Pneumonia should be suspected if flu symptoms suddenly worsen, if a fever suddenly spikes higher, or someone experiences shortness of breath.

A health-care provider should be called immediately if such symptoms develop.

"It's very rare for someone to die from a cold, but the flu and complications from the flu are estimated to cause about 20,000 deaths per year in the United States. So that's why there's more concern about the flu," says Kwok.

The best way to protect against the flu and pneumonia is to get a flu shot. Although anyone can get one, the Centers for Disease Control and Prevention (CDC) recommends the vaccine for people over 50, those in the high-risk groups, women who will be at least three months pregnant during flu season and those with compromised auto-immune systems.

"Anyone who is in a high-risk group, regardless of their age, should consider having the vaccine. And anyone who just doesn't want to get the flu should also think about the flu vaccine," says Kwok.
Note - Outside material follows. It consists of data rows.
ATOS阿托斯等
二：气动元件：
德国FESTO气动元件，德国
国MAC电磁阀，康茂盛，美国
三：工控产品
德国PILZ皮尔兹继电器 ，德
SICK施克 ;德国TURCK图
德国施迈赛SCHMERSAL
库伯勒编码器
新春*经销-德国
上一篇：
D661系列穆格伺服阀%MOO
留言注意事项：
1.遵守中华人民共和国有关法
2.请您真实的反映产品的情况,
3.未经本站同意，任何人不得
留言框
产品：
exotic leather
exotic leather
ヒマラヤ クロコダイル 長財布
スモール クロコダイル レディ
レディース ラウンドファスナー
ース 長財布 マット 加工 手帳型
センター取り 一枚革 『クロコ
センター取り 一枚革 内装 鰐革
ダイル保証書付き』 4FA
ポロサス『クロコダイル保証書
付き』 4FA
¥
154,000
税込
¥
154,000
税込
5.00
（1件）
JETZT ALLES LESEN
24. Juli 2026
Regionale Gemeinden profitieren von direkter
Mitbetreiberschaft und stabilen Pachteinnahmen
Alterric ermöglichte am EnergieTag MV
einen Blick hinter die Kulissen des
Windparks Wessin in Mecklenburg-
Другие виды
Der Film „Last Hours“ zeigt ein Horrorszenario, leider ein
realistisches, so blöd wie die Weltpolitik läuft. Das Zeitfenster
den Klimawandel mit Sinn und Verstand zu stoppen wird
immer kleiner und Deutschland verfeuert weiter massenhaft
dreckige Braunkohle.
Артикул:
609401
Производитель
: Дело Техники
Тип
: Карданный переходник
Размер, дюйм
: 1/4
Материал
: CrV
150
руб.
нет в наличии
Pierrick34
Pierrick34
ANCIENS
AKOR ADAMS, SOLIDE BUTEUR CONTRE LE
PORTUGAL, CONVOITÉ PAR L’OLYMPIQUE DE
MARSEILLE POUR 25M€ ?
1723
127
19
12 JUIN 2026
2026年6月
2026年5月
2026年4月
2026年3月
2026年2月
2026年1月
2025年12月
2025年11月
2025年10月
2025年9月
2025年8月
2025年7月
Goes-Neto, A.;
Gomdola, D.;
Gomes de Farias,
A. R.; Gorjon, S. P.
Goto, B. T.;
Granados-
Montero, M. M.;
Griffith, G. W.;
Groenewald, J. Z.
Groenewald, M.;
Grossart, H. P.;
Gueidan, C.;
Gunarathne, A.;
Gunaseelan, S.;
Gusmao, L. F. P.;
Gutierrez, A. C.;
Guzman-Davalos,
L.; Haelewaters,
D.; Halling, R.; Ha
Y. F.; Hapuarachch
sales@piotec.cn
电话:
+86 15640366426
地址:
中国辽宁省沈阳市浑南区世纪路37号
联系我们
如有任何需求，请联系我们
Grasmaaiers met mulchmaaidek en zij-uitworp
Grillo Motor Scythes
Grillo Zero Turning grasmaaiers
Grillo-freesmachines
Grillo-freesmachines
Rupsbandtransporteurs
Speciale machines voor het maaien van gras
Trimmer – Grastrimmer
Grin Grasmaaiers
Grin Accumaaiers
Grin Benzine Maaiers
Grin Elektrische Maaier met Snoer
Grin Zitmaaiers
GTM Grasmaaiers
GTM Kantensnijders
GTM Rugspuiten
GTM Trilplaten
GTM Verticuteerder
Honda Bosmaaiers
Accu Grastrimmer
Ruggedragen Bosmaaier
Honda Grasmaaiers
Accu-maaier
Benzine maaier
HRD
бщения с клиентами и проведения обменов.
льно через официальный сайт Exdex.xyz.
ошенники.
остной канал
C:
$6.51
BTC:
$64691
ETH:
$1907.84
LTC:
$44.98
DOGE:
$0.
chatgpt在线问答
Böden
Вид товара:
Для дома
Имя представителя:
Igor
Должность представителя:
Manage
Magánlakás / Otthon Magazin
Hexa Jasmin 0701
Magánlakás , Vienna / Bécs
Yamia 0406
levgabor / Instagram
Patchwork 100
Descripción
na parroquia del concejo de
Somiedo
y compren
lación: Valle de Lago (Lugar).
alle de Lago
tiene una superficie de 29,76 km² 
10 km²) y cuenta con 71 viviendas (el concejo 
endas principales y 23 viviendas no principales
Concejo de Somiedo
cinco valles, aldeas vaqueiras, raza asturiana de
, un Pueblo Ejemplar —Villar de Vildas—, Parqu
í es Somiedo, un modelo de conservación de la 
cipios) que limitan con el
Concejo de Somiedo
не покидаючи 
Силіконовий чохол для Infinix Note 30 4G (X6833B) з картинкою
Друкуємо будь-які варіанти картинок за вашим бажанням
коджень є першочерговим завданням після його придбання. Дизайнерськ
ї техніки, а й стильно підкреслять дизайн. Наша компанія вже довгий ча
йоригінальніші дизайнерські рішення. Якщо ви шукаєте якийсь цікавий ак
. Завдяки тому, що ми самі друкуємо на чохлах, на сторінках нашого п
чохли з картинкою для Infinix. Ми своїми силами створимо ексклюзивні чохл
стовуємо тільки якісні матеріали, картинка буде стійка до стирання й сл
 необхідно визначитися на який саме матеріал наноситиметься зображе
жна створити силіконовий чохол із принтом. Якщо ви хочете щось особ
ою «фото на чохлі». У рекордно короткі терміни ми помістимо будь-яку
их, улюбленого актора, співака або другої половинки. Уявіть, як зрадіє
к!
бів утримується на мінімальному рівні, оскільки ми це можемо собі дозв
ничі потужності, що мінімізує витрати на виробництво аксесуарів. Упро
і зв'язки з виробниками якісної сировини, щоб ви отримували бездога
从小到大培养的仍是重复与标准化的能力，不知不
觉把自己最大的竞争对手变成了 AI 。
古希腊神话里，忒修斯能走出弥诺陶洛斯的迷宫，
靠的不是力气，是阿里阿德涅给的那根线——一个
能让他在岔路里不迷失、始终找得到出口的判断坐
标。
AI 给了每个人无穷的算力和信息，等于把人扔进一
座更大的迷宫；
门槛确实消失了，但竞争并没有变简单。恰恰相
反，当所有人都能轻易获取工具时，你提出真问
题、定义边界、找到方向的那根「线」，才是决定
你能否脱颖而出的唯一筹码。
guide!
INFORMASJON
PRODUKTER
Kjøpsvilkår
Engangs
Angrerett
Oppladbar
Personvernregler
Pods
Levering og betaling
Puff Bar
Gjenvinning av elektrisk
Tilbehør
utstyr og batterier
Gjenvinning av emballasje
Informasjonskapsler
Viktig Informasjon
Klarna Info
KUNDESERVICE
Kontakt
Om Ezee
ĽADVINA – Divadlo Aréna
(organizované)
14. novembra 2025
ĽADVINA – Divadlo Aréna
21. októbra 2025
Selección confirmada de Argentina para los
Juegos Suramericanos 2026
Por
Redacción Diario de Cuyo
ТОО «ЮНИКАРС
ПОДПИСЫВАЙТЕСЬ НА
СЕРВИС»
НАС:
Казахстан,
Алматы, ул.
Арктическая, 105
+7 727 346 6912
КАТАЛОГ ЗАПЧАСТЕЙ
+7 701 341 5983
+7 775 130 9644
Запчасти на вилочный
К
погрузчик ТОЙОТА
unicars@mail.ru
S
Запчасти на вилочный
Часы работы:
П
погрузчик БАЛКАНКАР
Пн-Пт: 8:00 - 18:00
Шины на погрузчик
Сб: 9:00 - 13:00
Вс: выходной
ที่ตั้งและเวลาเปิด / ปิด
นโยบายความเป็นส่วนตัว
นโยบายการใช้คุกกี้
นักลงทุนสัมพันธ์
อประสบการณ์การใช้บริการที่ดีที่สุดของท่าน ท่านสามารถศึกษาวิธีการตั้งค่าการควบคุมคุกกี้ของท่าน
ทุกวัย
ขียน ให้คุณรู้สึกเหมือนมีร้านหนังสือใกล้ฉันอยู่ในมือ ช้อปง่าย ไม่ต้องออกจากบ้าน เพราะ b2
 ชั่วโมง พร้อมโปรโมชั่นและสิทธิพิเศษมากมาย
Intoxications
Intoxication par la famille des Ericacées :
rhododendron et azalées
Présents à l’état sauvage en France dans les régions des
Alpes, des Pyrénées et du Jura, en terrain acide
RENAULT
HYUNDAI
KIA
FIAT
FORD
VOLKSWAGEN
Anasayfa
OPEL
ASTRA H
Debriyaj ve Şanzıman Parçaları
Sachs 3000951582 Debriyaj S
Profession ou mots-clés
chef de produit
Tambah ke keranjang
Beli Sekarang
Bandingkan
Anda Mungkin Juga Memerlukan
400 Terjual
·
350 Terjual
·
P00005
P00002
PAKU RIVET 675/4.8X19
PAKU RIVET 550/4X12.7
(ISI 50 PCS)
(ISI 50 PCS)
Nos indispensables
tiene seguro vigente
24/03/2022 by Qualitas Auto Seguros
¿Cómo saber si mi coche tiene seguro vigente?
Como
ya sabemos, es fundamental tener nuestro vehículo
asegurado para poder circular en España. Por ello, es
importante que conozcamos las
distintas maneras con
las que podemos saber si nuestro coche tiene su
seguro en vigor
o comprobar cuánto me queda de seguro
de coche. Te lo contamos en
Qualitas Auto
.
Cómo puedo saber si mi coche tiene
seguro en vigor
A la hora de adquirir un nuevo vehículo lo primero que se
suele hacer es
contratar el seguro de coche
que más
To further cut your risk of colds and flu, there's always good old hand washing, says Fields.

"Regularly washing your hands is highly important whether you have a cold or are trying to avoid getting one," he says. "If you're the infected person, you also need to make sure to cover your nose and mouth when you cough or sneeze so that you're not spreading it that way."

The CDC says an estimated 62 million people develop colds in the United States annually, and as many as 95 million get the flu.

Peak months for flu outbreaks in the United States are November through April. During the past 19 flu seasons, the month of February has had the heaviest flu activity, followed by January, December and March.